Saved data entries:
+++

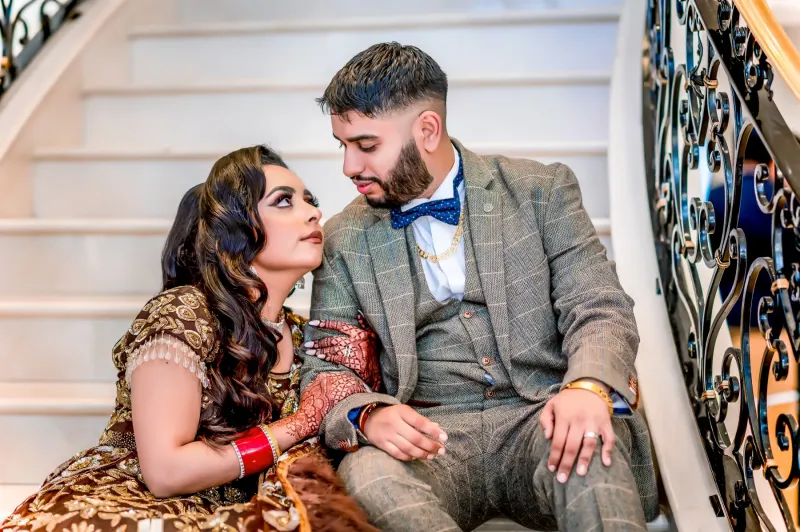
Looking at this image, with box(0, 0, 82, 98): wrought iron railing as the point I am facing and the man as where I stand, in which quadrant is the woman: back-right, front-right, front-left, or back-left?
front-left

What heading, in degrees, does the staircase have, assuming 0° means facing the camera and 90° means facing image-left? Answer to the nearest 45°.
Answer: approximately 0°

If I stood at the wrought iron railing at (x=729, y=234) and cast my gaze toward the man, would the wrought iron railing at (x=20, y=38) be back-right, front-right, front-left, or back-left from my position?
front-right

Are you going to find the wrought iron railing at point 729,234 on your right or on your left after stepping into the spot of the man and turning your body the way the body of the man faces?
on your left

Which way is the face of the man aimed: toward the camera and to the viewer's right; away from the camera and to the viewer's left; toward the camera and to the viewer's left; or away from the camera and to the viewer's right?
toward the camera and to the viewer's left

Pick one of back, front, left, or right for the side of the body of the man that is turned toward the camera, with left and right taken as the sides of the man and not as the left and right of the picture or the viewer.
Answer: front
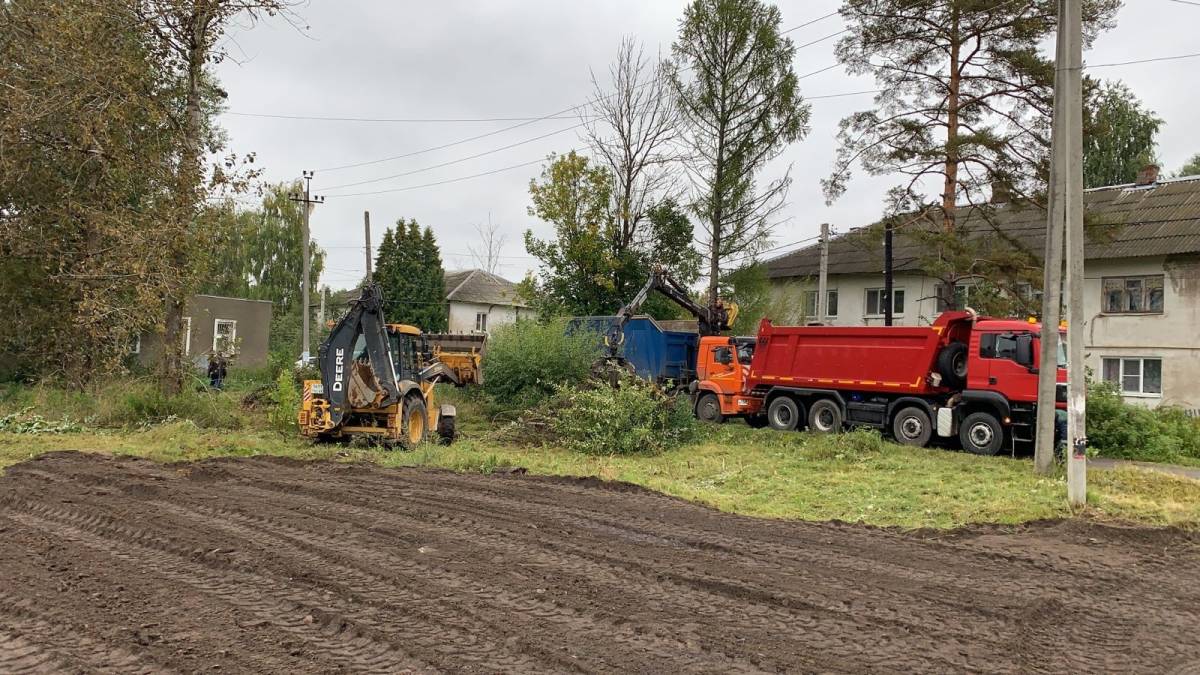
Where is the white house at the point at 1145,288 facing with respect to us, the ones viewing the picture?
facing the viewer and to the left of the viewer

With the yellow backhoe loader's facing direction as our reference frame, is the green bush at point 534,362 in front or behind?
in front

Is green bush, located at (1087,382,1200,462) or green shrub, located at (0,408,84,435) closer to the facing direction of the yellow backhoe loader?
the green bush

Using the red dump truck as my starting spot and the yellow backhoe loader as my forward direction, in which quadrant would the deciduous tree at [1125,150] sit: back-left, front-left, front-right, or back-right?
back-right

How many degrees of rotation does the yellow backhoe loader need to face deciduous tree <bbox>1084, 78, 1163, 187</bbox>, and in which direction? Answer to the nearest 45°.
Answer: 0° — it already faces it

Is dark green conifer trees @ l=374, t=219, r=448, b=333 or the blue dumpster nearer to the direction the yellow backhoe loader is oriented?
the blue dumpster

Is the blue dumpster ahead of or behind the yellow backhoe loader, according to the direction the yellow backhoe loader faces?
ahead

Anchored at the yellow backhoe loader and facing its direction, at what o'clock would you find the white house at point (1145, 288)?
The white house is roughly at 1 o'clock from the yellow backhoe loader.

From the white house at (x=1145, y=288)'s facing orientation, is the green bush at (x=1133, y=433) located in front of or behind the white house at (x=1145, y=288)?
in front

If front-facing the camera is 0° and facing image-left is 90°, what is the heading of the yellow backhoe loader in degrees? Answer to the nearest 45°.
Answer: approximately 225°

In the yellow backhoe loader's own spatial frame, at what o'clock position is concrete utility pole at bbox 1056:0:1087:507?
The concrete utility pole is roughly at 3 o'clock from the yellow backhoe loader.
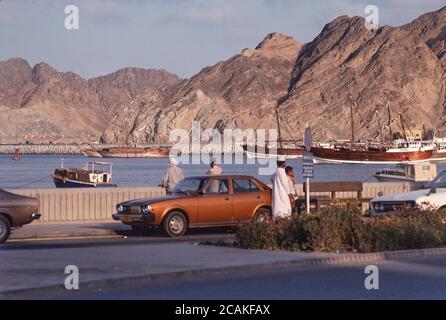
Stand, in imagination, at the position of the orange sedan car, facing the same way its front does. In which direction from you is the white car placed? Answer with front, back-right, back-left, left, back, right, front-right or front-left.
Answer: back-left

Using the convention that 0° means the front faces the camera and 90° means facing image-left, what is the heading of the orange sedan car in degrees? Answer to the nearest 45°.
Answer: approximately 45°

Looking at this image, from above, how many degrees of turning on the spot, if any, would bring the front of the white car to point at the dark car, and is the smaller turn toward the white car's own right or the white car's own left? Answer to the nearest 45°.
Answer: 0° — it already faces it

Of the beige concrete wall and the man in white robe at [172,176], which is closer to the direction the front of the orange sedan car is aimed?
the beige concrete wall

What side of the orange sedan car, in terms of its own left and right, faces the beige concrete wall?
right

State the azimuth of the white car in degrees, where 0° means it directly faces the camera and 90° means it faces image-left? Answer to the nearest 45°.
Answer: approximately 45°

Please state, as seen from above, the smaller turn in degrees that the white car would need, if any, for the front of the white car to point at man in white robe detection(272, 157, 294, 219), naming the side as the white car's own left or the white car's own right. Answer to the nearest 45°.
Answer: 0° — it already faces them

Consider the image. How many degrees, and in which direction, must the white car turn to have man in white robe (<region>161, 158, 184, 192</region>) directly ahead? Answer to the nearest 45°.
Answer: approximately 45° to its right
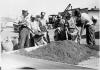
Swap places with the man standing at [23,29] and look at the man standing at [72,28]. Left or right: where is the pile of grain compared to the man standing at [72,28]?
right

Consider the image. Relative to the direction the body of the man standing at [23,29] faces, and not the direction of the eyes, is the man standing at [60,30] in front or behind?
in front

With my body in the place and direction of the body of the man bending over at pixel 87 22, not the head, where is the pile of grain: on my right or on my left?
on my left

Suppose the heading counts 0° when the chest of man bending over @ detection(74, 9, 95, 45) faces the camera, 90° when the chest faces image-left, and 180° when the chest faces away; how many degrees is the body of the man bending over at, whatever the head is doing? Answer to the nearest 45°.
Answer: approximately 90°

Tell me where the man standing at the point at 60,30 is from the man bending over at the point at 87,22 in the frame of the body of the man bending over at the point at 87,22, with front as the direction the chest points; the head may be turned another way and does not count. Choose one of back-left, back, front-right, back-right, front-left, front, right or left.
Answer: front

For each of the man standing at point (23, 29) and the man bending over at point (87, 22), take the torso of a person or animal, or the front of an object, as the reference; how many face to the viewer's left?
1

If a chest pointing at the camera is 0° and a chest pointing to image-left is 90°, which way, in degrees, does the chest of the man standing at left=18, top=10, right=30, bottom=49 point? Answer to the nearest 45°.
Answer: approximately 315°

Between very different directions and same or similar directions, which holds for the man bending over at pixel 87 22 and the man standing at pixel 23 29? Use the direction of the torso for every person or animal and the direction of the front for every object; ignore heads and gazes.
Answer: very different directions

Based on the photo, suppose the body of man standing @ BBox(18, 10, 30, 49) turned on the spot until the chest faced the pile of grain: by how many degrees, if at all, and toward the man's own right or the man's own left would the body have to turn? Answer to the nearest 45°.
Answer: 0° — they already face it

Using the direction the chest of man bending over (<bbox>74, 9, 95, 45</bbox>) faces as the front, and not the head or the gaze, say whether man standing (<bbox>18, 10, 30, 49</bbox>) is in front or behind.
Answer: in front
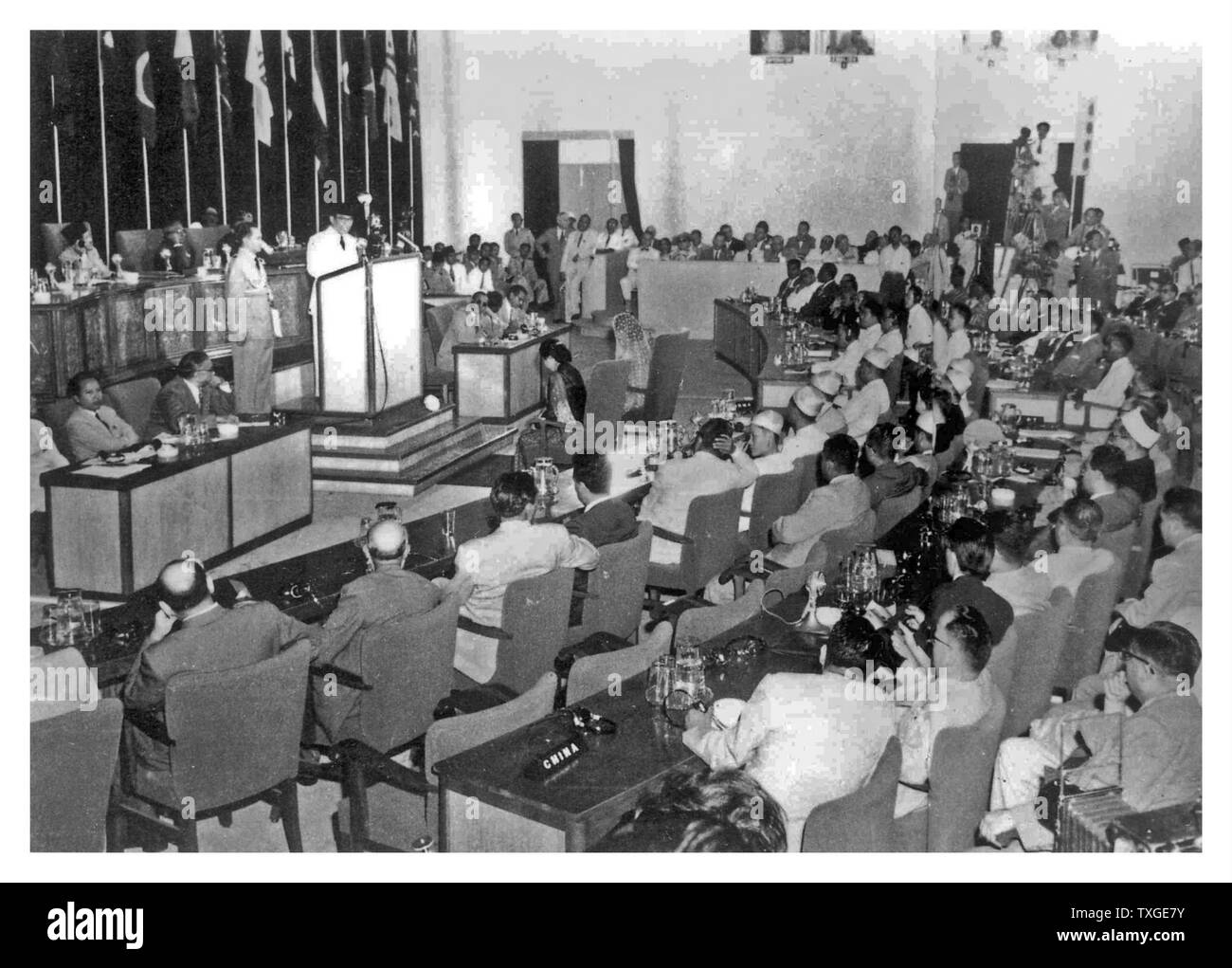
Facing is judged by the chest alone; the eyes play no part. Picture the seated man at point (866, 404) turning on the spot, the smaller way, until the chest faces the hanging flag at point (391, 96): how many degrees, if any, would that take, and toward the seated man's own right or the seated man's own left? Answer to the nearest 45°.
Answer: approximately 45° to the seated man's own right

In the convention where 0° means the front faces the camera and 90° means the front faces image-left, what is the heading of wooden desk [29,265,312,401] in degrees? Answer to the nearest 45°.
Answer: approximately 315°

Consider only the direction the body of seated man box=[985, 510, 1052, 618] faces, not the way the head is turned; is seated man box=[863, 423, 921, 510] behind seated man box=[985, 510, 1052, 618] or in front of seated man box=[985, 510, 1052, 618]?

+++

▶ _WHAT NEEDS TO BE DONE_:
Please convert the material above into a JSON list of strings, one string for each line, leaving out blank lines and the picture lines.

▶ _EXERCISE SOLUTION_:
[
  "Looking at this image, with box(0, 0, 82, 98): wrought iron railing as the point I am facing and the man as where I stand, in which quadrant is the woman: back-right, front-right, front-left, or back-left?",
  "front-left",
  "What heading, in degrees, does the staircase have, assuming 0° means facing the camera and 90° means facing image-left? Answer to the nearest 45°.",
  "Answer: approximately 0°",
  "If I stood at the wrought iron railing at (x=729, y=234) and cast my gaze toward the man, would the wrought iron railing at (x=20, y=38) be back-right, front-right, front-left, or back-left from my position?",
  "front-right",
  "Are you going to find the wrought iron railing at point 729,234 on your right or on your left after stepping into the spot of the man and turning your body the way the body of the man faces?",
  "on your left",
  "Which way is the face of the man aimed: toward the camera and to the viewer's right; away from the camera and to the viewer's left; toward the camera and to the viewer's left; or away from the camera and to the viewer's right?",
  "toward the camera and to the viewer's left",
  "Pick one of back, front, left, or right for the side of the body of the man that is turned toward the camera, with left and right taken as the sides of the man and not as the left and right of the picture or the viewer.",
  "Answer: front",
  "Where is the white house at the point at 1145,288 facing with respect to us, the ones viewing the picture?",
  "facing the viewer and to the left of the viewer",
  "With the yellow backhoe loader's facing direction as our reference frame, is the green bush at point 534,362 in front or behind?",
  "in front",
  "Is green bush, located at (1087,382,1200,462) or green shrub, located at (0,408,84,435) closer to the facing direction of the yellow backhoe loader?",
  "the green bush",
  "Using the red dump truck as my starting spot and the yellow backhoe loader as my forward direction, in which quadrant would the deciduous tree at [1125,150] sit: back-left, front-left, front-right, or back-right?",
  "back-right",
  "How many degrees of rotation does the yellow backhoe loader need to face deciduous tree <bbox>1084, 78, 1163, 187</bbox>, and in which direction? Answer to the nearest 45°.",
  "Answer: 0° — it already faces it",
  "Is dark green conifer trees @ l=374, t=219, r=448, b=333 or the blue dumpster nearer to the direction the yellow backhoe loader is oriented?",
  "the blue dumpster",
  "Is the blue dumpster ahead of or behind the yellow backhoe loader, according to the direction the yellow backhoe loader faces?",
  "ahead",
  "Anchored at the yellow backhoe loader and facing its direction, at what o'clock would you find the white house at point (1145, 288)?",
  "The white house is roughly at 1 o'clock from the yellow backhoe loader.",
  "From the white house at (x=1145, y=288)'s facing orientation, is the green bush at (x=1133, y=433) located in front of or behind the white house at (x=1145, y=288)?",
  "in front",
  "If front-facing the camera is 0° and facing image-left is 90°, what is the heading of the yellow backhoe loader in degrees? Answer to the nearest 45°.",
  "Answer: approximately 225°",
  "In the yellow backhoe loader's own spatial frame, at what o'clock position is concrete utility pole at bbox 1056:0:1087:507?",
  "The concrete utility pole is roughly at 3 o'clock from the yellow backhoe loader.",
  "Stand, in imagination, at the position of the orange sedan car, facing the same way its front does. In which direction from you is the white car placed? Answer with front, back-right, back-left, left, back, right, front-right or front-left.",
  "Answer: back-left",
  "Using the convention that 0° means the front faces the camera and 90° means facing image-left, what is the heading of the orange sedan car in degrees? Answer to the nearest 45°.",
  "Answer: approximately 45°",
  "Looking at this image, from above, how many degrees of turning on the spot, if any, would bring the front of the white car to point at the dark car, and is the smaller turn toward the white car's own right or the white car's own left? Answer to the nearest 45°.",
  "Answer: 0° — it already faces it",
  "Of the beige concrete wall and the man in white robe at [172,176], which is closer to the direction the front of the orange sedan car is aimed?",
  "the beige concrete wall",
  "What side of the orange sedan car, in terms of its own left and right, faces the beige concrete wall?",
  "right",
  "State the azimuth of the white car in degrees, where 0° means it directly faces the camera and 90° means it faces image-left? Answer to the nearest 45°.",
  "Answer: approximately 45°",
  "Please state, as seen from above, the smaller turn in degrees that the white car would need, if any, for the front of the white car to point at man in white robe detection(272, 157, 294, 219), naming the side as the white car's own left or the white car's own right. Answer to the nearest 45°.",
  "Answer: 0° — it already faces them",
  "Consider the image. How many degrees, and in which direction, must the white car turn to have man in white robe (<region>161, 158, 184, 192</region>) directly ahead? Answer to the nearest 45°.",
  "Answer: approximately 45° to its right",
  "Swap places with the man standing at [23,29] and look at the man standing at [72,28]. Left or right: where is the pile of grain compared to the man standing at [72,28]?",
  "right",
  "Consider the image. Relative to the direction the body of the man standing at [23,29] faces, and not the direction of the eyes, is the man standing at [60,30] in front or behind?",
  "in front",
  "With my body in the place and direction of the body of the man bending over at pixel 87 22, not the head, where is the pile of grain: on my right or on my left?",
  "on my left",
  "Suppose the heading counts 0° when the chest of man bending over @ detection(74, 9, 95, 45) faces the camera, 90° when the chest faces image-left, and 180° when the chest faces away; how many degrees is the body of the man bending over at, whatever the head is doing? Answer to the nearest 45°.",
  "Answer: approximately 90°",
  "Tell me where the man standing at the point at 60,30 is from the man bending over at the point at 87,22 in the frame of the body of the man bending over at the point at 87,22, with front as the direction the chest points; the head may be turned another way and does not count. Choose one of back-left, back, front-right, back-right, front-left, front, right or left.",
  "Answer: front",
  "For each of the man standing at point (23, 29) and the man bending over at point (87, 22), take the torso of a person or animal, or the front of an object, as the reference; how many face to the viewer's left?",
  "1",
  "If a chest pointing at the camera is 0° and a chest pointing to image-left is 90°, which way, in degrees, does the chest of the man standing at left=18, top=10, right=30, bottom=49 point? Answer to the nearest 45°.",
  "Answer: approximately 315°",
  "Between very different directions and same or similar directions, which holds for the man bending over at pixel 87 22 and the man standing at pixel 23 29? Use the direction of the torso for every person or animal and the direction of the front for every object; ignore heads and gazes.",
  "Answer: very different directions",
  "Based on the photo, suppose the body of man standing @ BBox(18, 10, 30, 49) turned on the spot until the chest faced the pile of grain: by how many degrees, if at all, and toward the man's own right or the man's own left would the body have to turn? Answer to the nearest 45°.",
  "Answer: 0° — they already face it",
  "Using the direction the chest of man bending over (<bbox>74, 9, 95, 45</bbox>) faces as the front, and not the head or the gaze, say whether man standing (<bbox>18, 10, 30, 49</bbox>) is in front or behind.",
  "Answer: in front",
  "Facing is judged by the chest alone; the eyes play no part. Picture the seated man at point (866, 404) turning on the spot, the smaller way, until the chest faces the hanging flag at point (391, 96): how many degrees, if any, would that take, and toward the seated man's own right or the seated man's own left? Answer to the nearest 45°.",
  "Answer: approximately 45° to the seated man's own right",
  "In the convention where 0° means the front faces the camera and 90° means the front faces image-left, what is the heading of wooden desk [29,265,312,401] in degrees? Answer to the nearest 45°.",
  "Answer: approximately 315°",
  "Consider only the direction the body of seated man box=[985, 510, 1052, 618] faces, not the way the head is turned; is seated man box=[863, 423, 921, 510] behind seated man box=[985, 510, 1052, 618] or in front of seated man box=[985, 510, 1052, 618]?"
]